Tuesday, January 20, 2009

Amazing


What a difference between the two.

President Bush couldn't speak publicly with any real meaning or emotion. He couldn't find the words or the tone to show how he truly felt.

President Obama could get just about anybody to stand up and support him. Every word was believable. You want as much as anything to believe that he will do what he says he will do.

Listening to his speech today gave me chills. I was proud of this country that we were able to look past the color of his skin and instead looked at the content of his character.

In my opinion this is the type of President that we need right now. Someone who brings people together no matter their walk of life. Someone who brings new faith to the position. Someone who is strong enough to carry the weight of this country and its imperfections on his shoulders. And someone who can get the people of this country to believe in each other and focus on the whole instead of the individual.

He is what we need right now....a common man who can't get through the swearing in without a slip up or two. Someone who isn't perfect and doesn't try to be.

He isn't perfect nor does he try to be. He is human. And that is what we need right now.

2 comments:

Jaime said...

Chief Justice Fumbles
January 20, 2009 12:45 PM

Chief Justice John Roberts is a man who has made very few public missteps in his life -- but he appears to have made one when swearing in Barack Obama. After Obama stepped on the first line of the oath, Roberts then slightly flubbed the next bit--which then tripped up Obama.

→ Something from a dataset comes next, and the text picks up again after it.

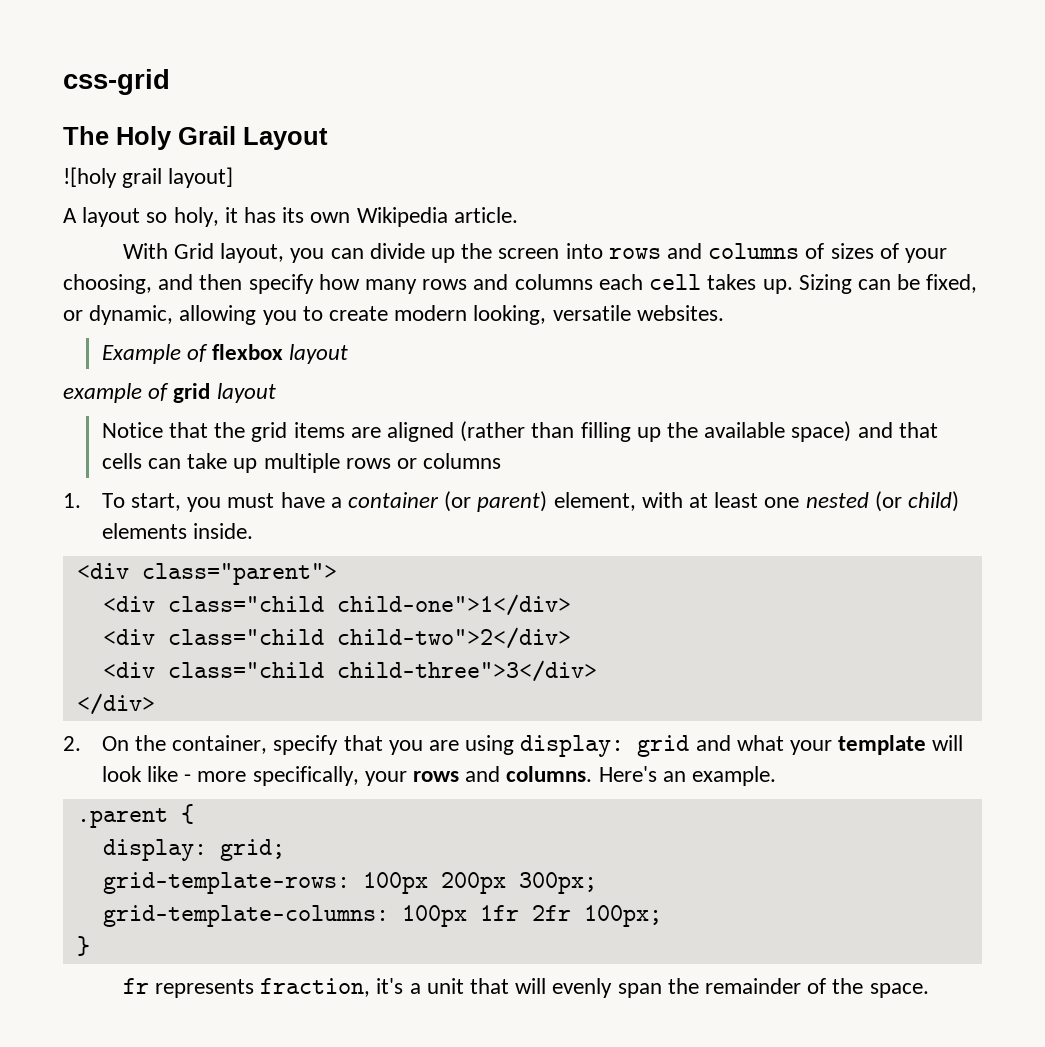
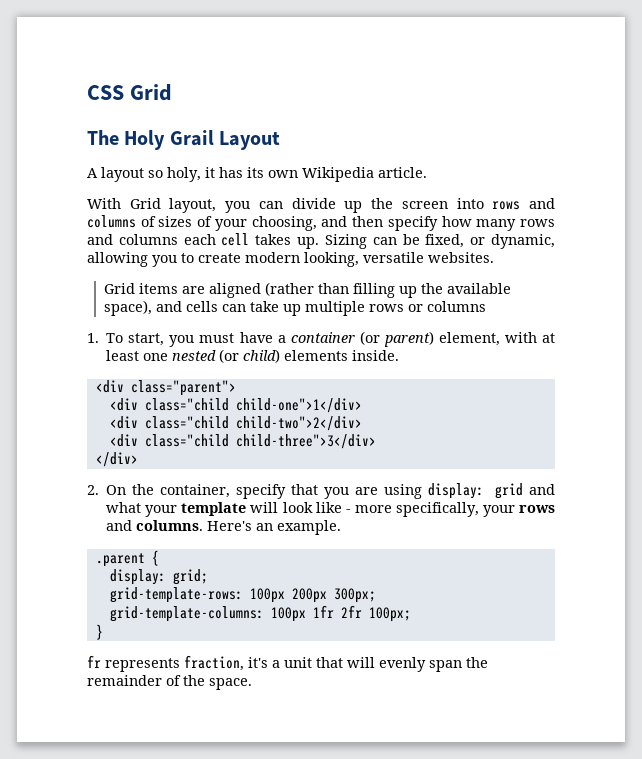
[63,69,170,95] css-grid -> [87,84,172,101] CSS Grid
[63,167,234,188] // ![holy grail layout] -> (281, 140) none
[101,344,349,364] [63,383,276,403] [101,422,288,442] Example of flexbox layout // example of grid layout // Notice that the grid -> [104,283,136,294] Grid
[791,421,938,442] space) and that -> [104,300,183,316] space), and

You'd think two brilliant Harvard Law grads who are both serious students of the Constitution (and obviously know the words of the oath by heart) would nail this one, but, then again, who among us has made history standing before two million people on a freezing January day?

The oath is contained in the Constitution:

"I do solemnly swear (or affirm) that I will faithfully execute the office of President of the United States, and will to the best of my ability, preserve, protect and defend the Constitution of the United States."

But when Obama jumped in sooner than Roberts expected, Roberts flipped some of the words, saying: "I will execute the office of president to the United States faithfully."

Here's the transcript:

ROBERTS: Are you prepared to take the oath, Senator?
OBAMA: I am.
ROBERTS: I, Barack Hussein Obama...
OBAMA: I, Barack...
ROBERTS: ... do solemnly swear...
OBAMA: I, Barack Hussein Obama, do solemnly swear...
ROBERTS: ... that I will execute the office of president to the United States faithfully...
OBAMA: ... that I will execute...
ROBERTS: ... faithfully the office of president of the United States...
OBAMA: ... the office of president of the United States faithfully...
ROBERTS: ... and will to the best of my ability...
OBAMA: ... and will to the best of my ability...
ROBERTS: ... preserve, protect and defend the Constitution of the United States.
OBAMA: ... preserve, protect and defend the Constitution of the United States.
ROBERTS: So help you God?
OBAMA: So help me God.
ROBERTS: Congratulations, Mr. President.

UPDATE: It's worth pointing out that Chief Justice William Howard Taft, who had been President himself, also flubbed the oath when he was swearing in Herbert Hoover in 1929. When Taft administered the oath, he said, "preserve, maintain and defend the Constitution," instead of "preserve, PROTECT, and defend." So where Roberts flipped a couple of words, Taft substituted an entirely new one.

http://blogs.abcnews.com/legalities/2009/01/chief-justice-f.html

verb said...

Well said my friend, I couldn't have said it better myself. haha!